Up close with Mountain Lion: Messages

25.07.2012

Messages works just fine as a client for the standard IM networks, too--AIM, Yahoo, and Jabber (and, by extension, Google Talk). As noted, it also supports SMS messaging; you just type the phone number in that To field. (You must have an AIM account enabled to do so.) In fact, one of the nice things is being able to mix-and-match chats with people on all those different systems at once. It still supports audio and video chats and screen-sharing on those other services.

There is, however, an odd split in the way Messages manages video chats. If you want to vid-chat with someone, you click on the camera icon in the upper right. That produces a drop-down showing that person's various addresses. Those associated with iMessage come first. If you select one of those, Messages will switch you over to the FaceTime app. If you select an address on AIM or another standard IM network, you'll stay in Messages app for that session.
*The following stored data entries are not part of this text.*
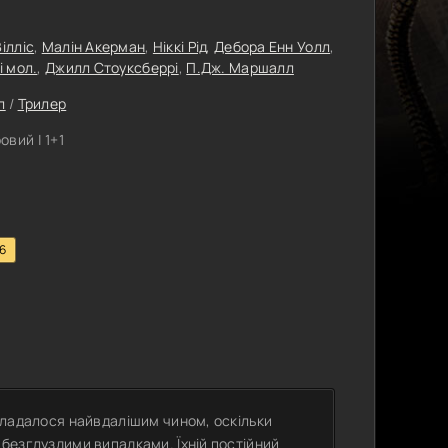
ілліс
,
Малін Акерман
,
Ніккі Рід
,
Дебора Енн Уолл
,
і мол.
,
Джилл Стоуксберрі
,
П.Дж. Маршалл
л
/
Трилер
вий | 1+1
.6
 складалося найвдалішим чином, оскільки
з безглуздими випадками. Їхній постійний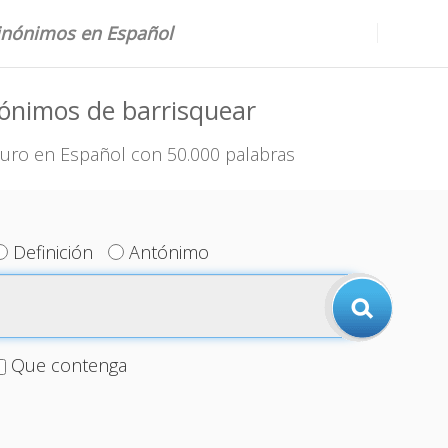
sinónimos en Español
ónimos de barrisquear
uro en Español con 50.000 palabras
Definición
Antónimo
Que contenga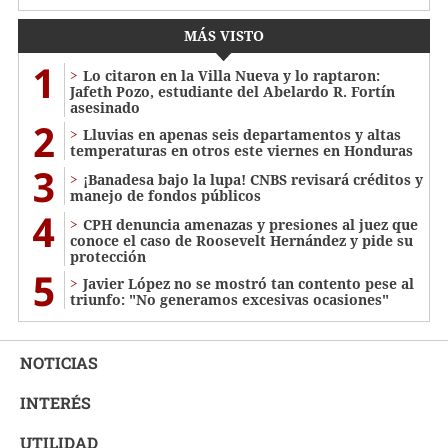
MÁS VISTO
1
Lo citaron en la Villa Nueva y lo raptaron:
Jafeth Pozo, estudiante del Abelardo R. Fortín
asesinado
2
Lluvias en apenas seis departamentos y altas
temperaturas en otros este viernes en Honduras
3
¡Banadesa bajo la lupa! CNBS revisará créditos y
manejo de fondos públicos
4
CPH denuncia amenazas y presiones al juez que
conoce el caso de Roosevelt Hernández y pide su
protección
5
Javier López no se mostró tan contento pese al
triunfo: "No generamos excesivas ocasiones"
NOTICIAS
INTERÉS
UTILIDAD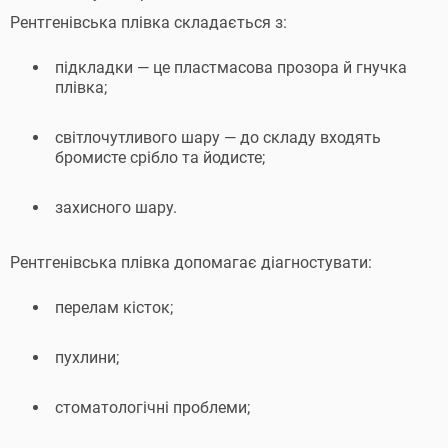
Рентгенівська плівка складається з:
підкладки — це пластмасова прозора й гнучка
плівка;
світлочутливого шару — до складу входять
бромисте срібло та йодисте;
захисного шару.
Рентгенівська плівка допомагає діагностувати:
перелам кісток;
пухлини;
стоматологічні проблеми;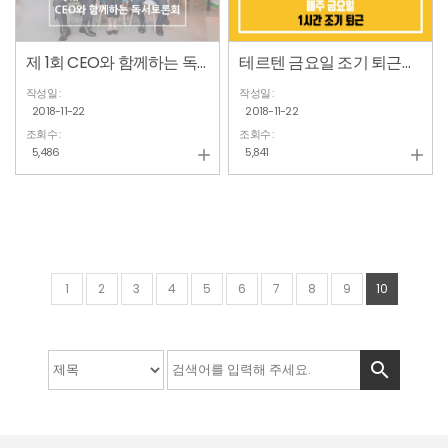
제 1회 CEO와 함께하는 독서토론회
테르텐 금요일 조기 퇴근제 시행
작성일 :
작성일 :
2018-11-22
2018-11-22
조회수 :
조회수 :
5,486
5,841


1
2
3
4
5
6
7
8
9
10
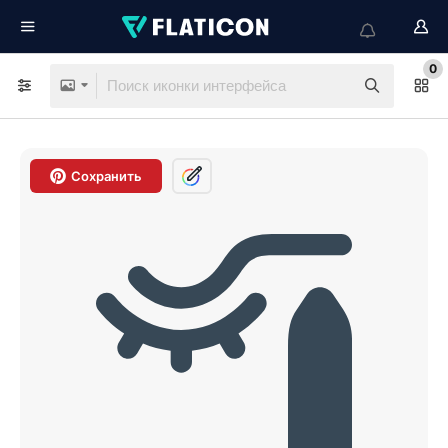
0
Сохранить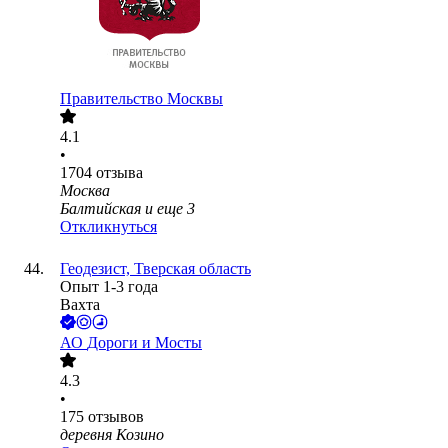
Правительство Москвы
4.1
•
1704
отзыва
Москва
Балтийская
и еще
3
Откликнуться
Геодезист, Тверская область
Опыт 1-3 года
Вахта
АО
Дороги и Мосты
4.3
•
175
отзывов
деревня Козино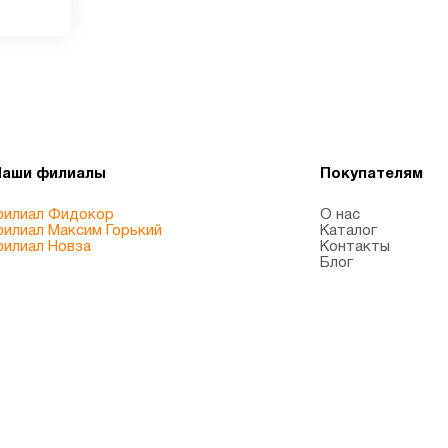
Наши филиалы
Покупателям
илиал Фидокор
О нас
илиал Максим Горький
Каталог
илиал Новза
Контакты
Блог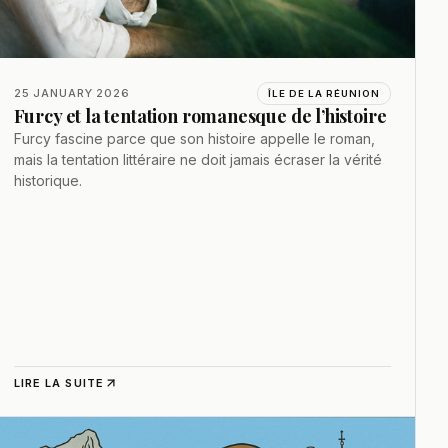
25 JANUARY 2026
ÎLE DE LA RÉUNION
Furcy et la tentation romanesque de l’histoire
Furcy fascine parce que son histoire appelle le roman,
mais la tentation littéraire ne doit jamais écraser la vérité
historique.
LIRE LA SUITE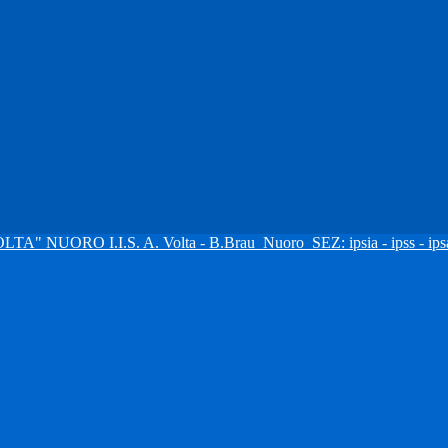
I.I.S. A. Volta - B.Brau
Nuoro
SEZ: ipsia - ipss - ipsa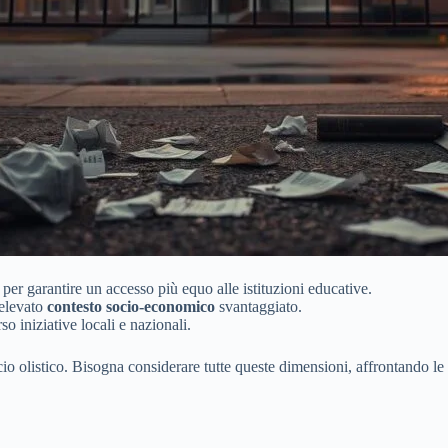
 per garantire un accesso più equo alle istituzioni educative.
 elevato
contesto socio-economico
svantaggiato.
 iniziative locali e nazionali.
io olistico. Bisogna considerare tutte queste dimensioni, affrontando le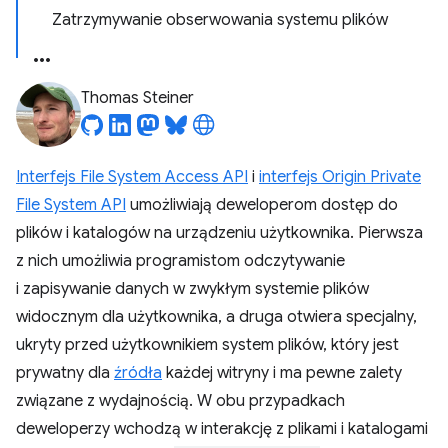
Zatrzymywanie obserwowania systemu plików
Thomas Steiner
Interfejs File System Access API
i
interfejs Origin Private
File System API
umożliwiają deweloperom dostęp do
plików i katalogów na urządzeniu użytkownika. Pierwsza
z nich umożliwia programistom odczytywanie
i zapisywanie danych w zwykłym systemie plików
widocznym dla użytkownika, a druga otwiera specjalny,
ukryty przed użytkownikiem system plików, który jest
prywatny dla
źródła
każdej witryny i ma pewne zalety
związane z wydajnością. W obu przypadkach
deweloperzy wchodzą w interakcję z plikami i katalogami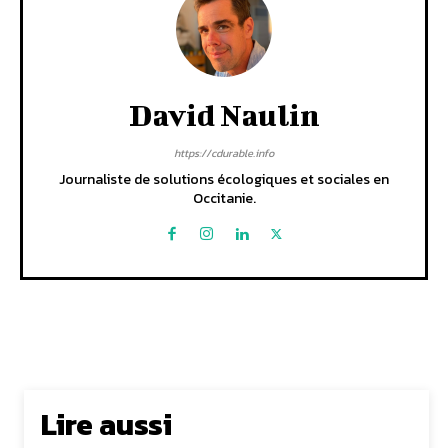
David Naulin
https://cdurable.info
Journaliste de solutions écologiques et sociales en
Occitanie.
Lire aussi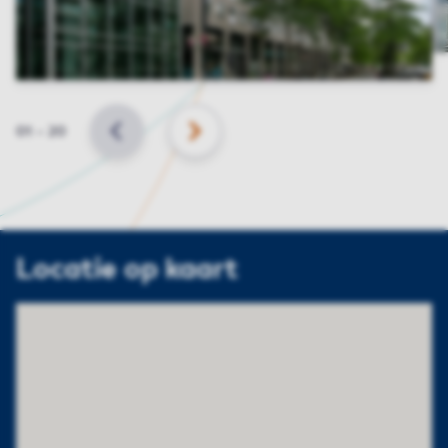
Slide
01
–
20
VORIGE
VOLGENDE
Locatie op kaart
You can switch from a text chat to a video conversation in midstream, just by clicking that camera icon.

Messages obviously makes Apple's own iMessage system the first among equals: Messages can use AIM and those other services if you insist. But everywhere you turn, iMessage is the favored choice. In theory, that may not be such a bad thing: When the iMessage system works, you can do more with it than you can with those other services. But that's only the theory.

In practice--during the beta-testing phase and in our brief time with the shipping code--Messages has been hit-or-miss at best. Sometimes chats appear on one of your devices but not another. Transcripts that are supposed to follow you from device to device don't always do so. As we do more testing, we'll let you know how to troubleshoot these and other problems that may crop up.